(in which I return after three months, older, wiser, and slightly more suspicious of Qwen)
This follows on from: Generative AI for Genealogy – Part XVIII
It’s been nearly three months since the last instalment of this saga, which in startup time is roughly equivalent to a decade, three pivots, and at least one existential crisis. Don’t worry — the genealogy project didn’t die. It merely went into one of those quiet “I’m fine, everything’s fine” background modes while I wrestled it into version 5.
Each version nudged the needle forward… before politely handing me a fresh set of “new” flaws to ruin my weekend. It’s the kind of iterative progress where you celebrate a breakthrough on Tuesday, and by Thursday, you’re staring at the ceiling, wondering whether the entire field of AI is an elaborate prank.

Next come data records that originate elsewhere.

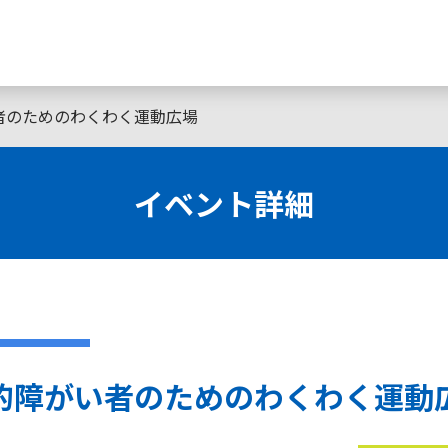
者のためのわくわく運動広場
イベント詳細
的障がい者のためのわくわく運動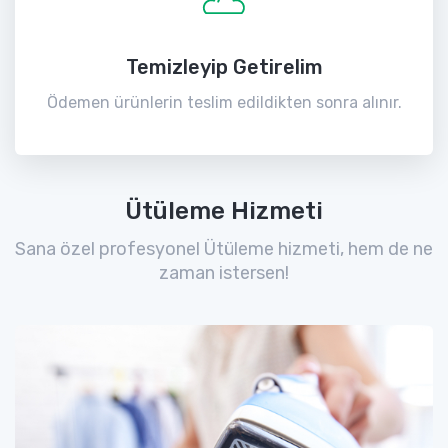
Temizleyip Getirelim
Ödemen ürünlerin teslim edildikten sonra alınır.
Ütüleme Hizmeti
Sana özel profesyonel Ütüleme hizmeti, hem de ne
zaman istersen!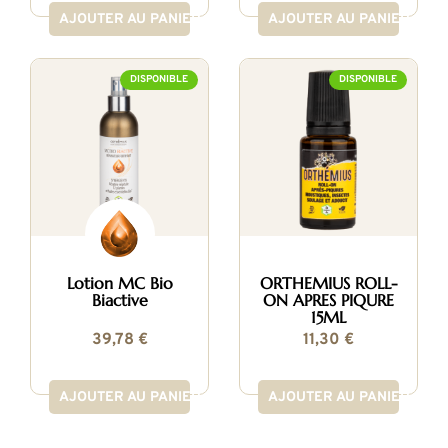
AJOUTER AU PANIER
AJOUTER AU PANIER
DISPONIBLE
DISPONIBLE
Lotion MC Bio
ORTHEMIUS ROLL-
Biactive
ON APRES PIQURE
15ML
39,78 €
11,30 €
AJOUTER AU PANIER
AJOUTER AU PANIER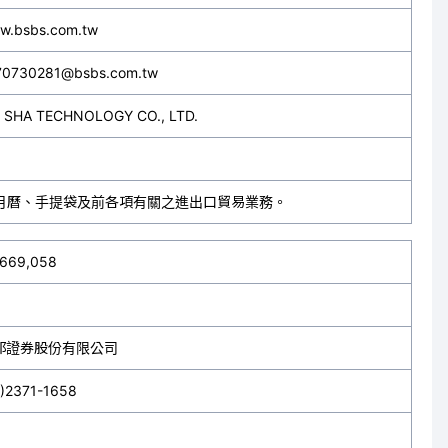
w.bsbs.com.tw
70730281@bsbs.com.tw
I SHA TECHNOLOGY CO., LTD.
月曆、手提袋及前各項有關之進出口貿易業務。
,669,058
邦證券股份有限公司
2)2371-1658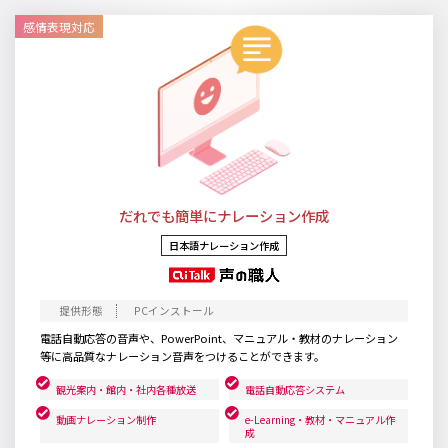
感情表現対応
だれでも簡単にナレーション作成
日本語ナレーション作成
PCインストール
電話自動応答の音声や、PowerPoint、マニュアル・教材のナレーション
等に高品質なナレーション音声をつけることができます。
観光案内・館内・社内各種放送
電話自動応答システム
動画ナレーション制作
e-Learning・教材・マニュアル作
成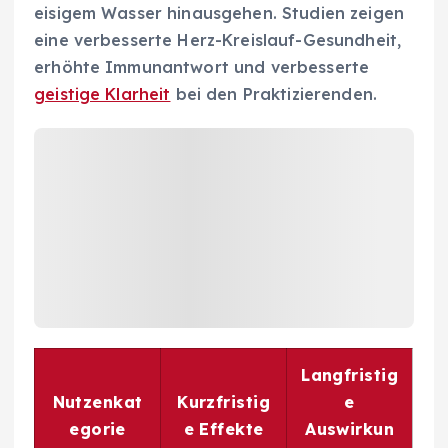
eisigem Wasser hinausgehen. Studien zeigen
eine verbesserte Herz-Kreislauf-Gesundheit,
erhöhte Immunantwort und verbesserte
geistige Klarheit
bei den Praktizierenden.
Langfristig
Nutzenkat
Kurzfristig
e
egorie
e Effekte
Auswirkun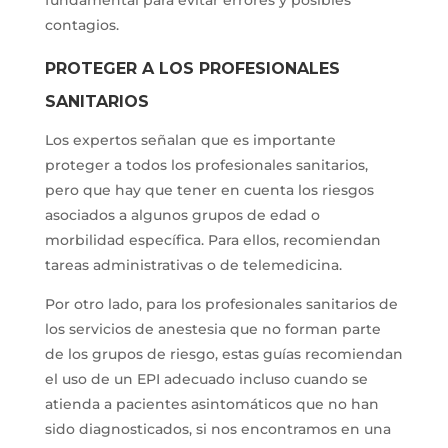
fundamental para evitar errores y posibles
contagios.
PROTEGER A LOS PROFESIONALES
SANITARIOS
Los expertos señalan que es importante
proteger a todos los profesionales sanitarios,
pero que hay que tener en cuenta los riesgos
asociados a algunos grupos de edad o
morbilidad específica. Para ellos, recomiendan
tareas administrativas o de telemedicina.
Por otro lado, para los profesionales sanitarios de
los servicios de anestesia que no forman parte
de los grupos de riesgo, estas guías recomiendan
el uso de un EPI adecuado incluso cuando se
atienda a pacientes asintomáticos que no han
sido diagnosticados, si nos encontramos en una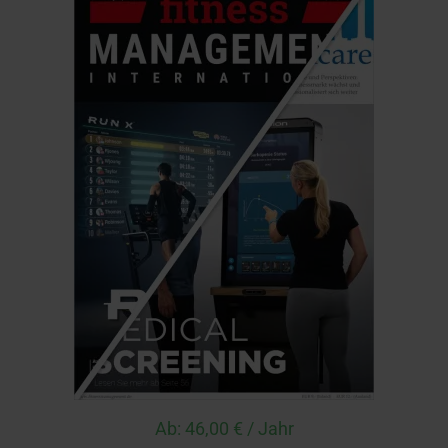
Ab:
46,00
€
/ Jahr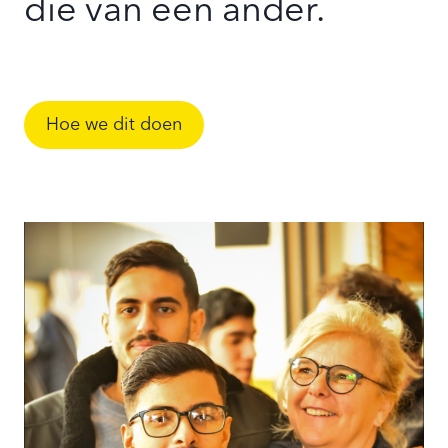
die van een ander.
Hoe we dit doen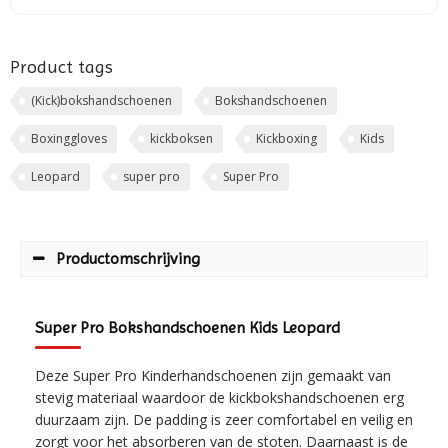
Product tags
(Kick)bokshandschoenen
Bokshandschoenen
Boxinggloves
kickboksen
Kickboxing
Kids
Leopard
super pro
Super Pro
Productomschrijving
Super Pro Bokshandschoenen Kids Leopard
Deze Super Pro Kinderhandschoenen zijn gemaakt van
stevig materiaal waardoor de kickbokshandschoenen erg
duurzaam zijn. De padding is zeer comfortabel en veilig en
zorgt voor het absorberen van de stoten. Daarnaast is de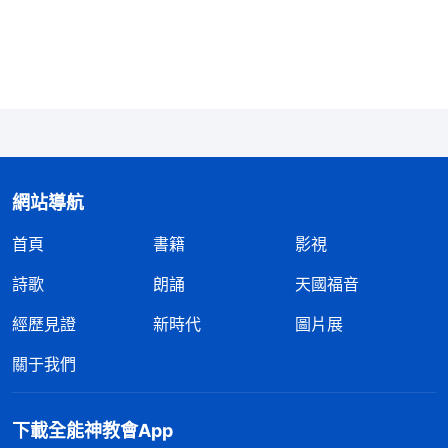
上的螞蟻一樣團團轉，心裏不住地向神呼求：「神
哪，我現在很無奈，面臨這樣的難處我不知道該怎麽
辦，也不知道該學什麽功課，求你帶領我，為我開闢
出路。」禱告後，我想起了摩西過紅海的經歷。摩西
帶領以色列民出埃及時，一路上遇到了種種難處，但
是他并没有失去對神的信心，一直禱告神，看到了神
網站導航
太多的奇妙作為。如果當年没有紅海與追兵，没有曠
首頁
書籍
影視
野四十年的磨煉，又怎能成就摩西信心的見證呢？今
天我盡本分如果没有這些難處，又怎麽會對神産生真
詩歌
朗誦
天國福音
實的信心呢？更何况我今天面臨的也不像過紅海那樣
經歷見證
新時代
圖片展
的難處。而且自從我遇到這個福音對象之後，就看到
關于我們
神一直在為我開闢出路，看到了神的很多奇妙作為，
我更應該對神有信心，依靠神盡好本分才對。想到這
下載全能神教會App
兒，我突然意識到神是藉着這個難處來成全我對他真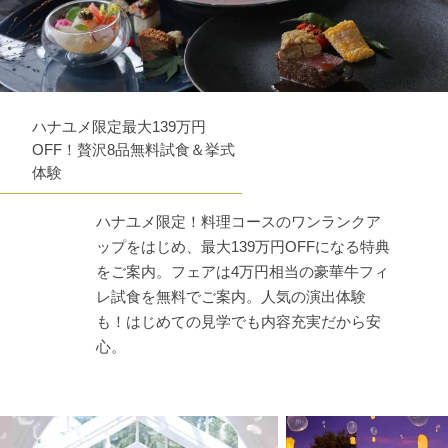
ハナユメ限定最大139万円
OFF！贅沢8品無料試食＆挙式
体験
ハナユメ限定！料理コースのワンランクア
ップをはじめ、最大139万円OFFになる特典
をご案内。フェアは4万円相当の豪華牛フィ
レ試食を無料でご案内。人気の演出体験
も！はじめての見学でも内容充実だから安
心。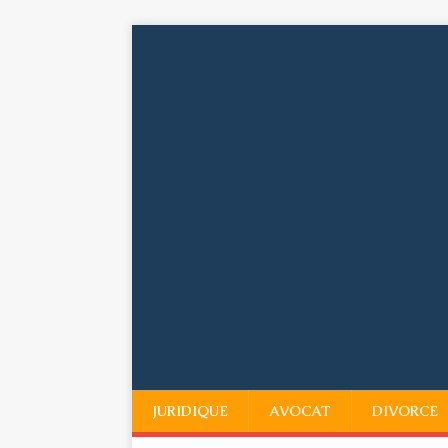
JURIDIQUE
AVOCAT
DIVORCE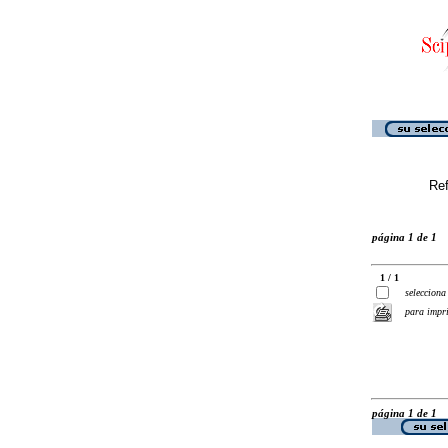
Ref
página 1 de 1
1 / 1
selecciona
para impr
página 1 de 1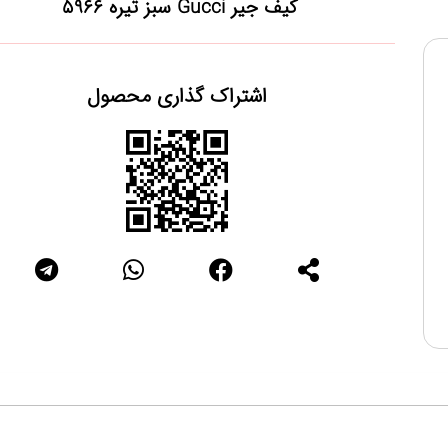
کیف جیر Gucci سبز تیره 5966
اشتراک گذاری محصول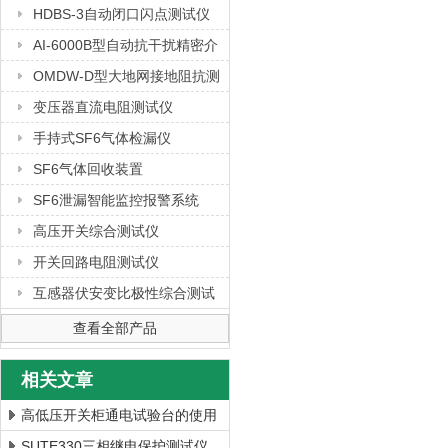
HDBS-3自动闭口闪点测试仪
AI-6000B型自动抗干扰精密介
质损耗测量仪
OMDW-D型大地网接地阻抗测
试仪
变压器直流电阻测试仪
手持式SF6气体检漏仪
SF6气体回收装置
SF6泄漏智能监控报警系统
高压开关综合测试仪
开关回路电阻测试仪
互感器伏安变比极性综合测试
仪
查看全部产品
相关文章
高低压开关柜通电试验台的使用
安全事项
SUTE330三相继电保护测试仪,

If you take only one piece of advice from this post, let it be this: use a current model. Haiku. Sonnet. Something with a pulse. I, however, spent months trying to make Qwen2.5 behave — powered by determination, misplaced optimism, and the kind of wishful thinking normally reserved for lottery tickets.
The core problem? I simply couldn’t trust the model to navigate people and relationships reliably. And in genealogy, “mostly correct” is not a vibe. Throwing more rules at it didn’t help. Adding examples didn’t help. Threatening it didn’t help. Eventually, I accepted the truth: I needed a new approach. That approach became the planner‑output operator algebra — a phrase that sounds like it should require a chalkboard and a pipe.
But before I reached that epiphany, I tried… things. One experiment involved an agent that planned, looped, replanned, and looped again until it produced a final answer. It was like a tiny genealogy‑themed OpenClaw: adorable, chaotic, and absolutely not production‑ready.
Then came the multi‑turn nightmare.
Anyone who’s done LLM training knows the rule: every turn must include the entire conversation history in [{ "user": "...", "assistant": "..." }] format. Genealogy, however, is verbose. After a few turns, the model starts to lose the plot, forgets who is related to whom, and begins hallucinating uncles like it’s on commission. The only way out is to venture into the linguistic underworld of referents and subject resolution — the place where pronouns go to die.
So what does it take to make this work? About 6000 tokens just to plan, a combination of Haiku and Sonnet, and a willingness to embrace complexity like an old friend who always shows up uninvited.
If you remember the earlier posts, the architecture used to be simple:
UI → Plan Agent → Fetch Data → Answer Agent → UI
A clean, elegant pipeline.
That has now evolved into something more like:
Extract → Cache → Plan → Parse → Referents → Subject Resolution → (several other steps I’m too embarrassed to list) → Answer
Imagine the original diagram, but now with more arrows, more boxes, and the faint smell of over‑engineering.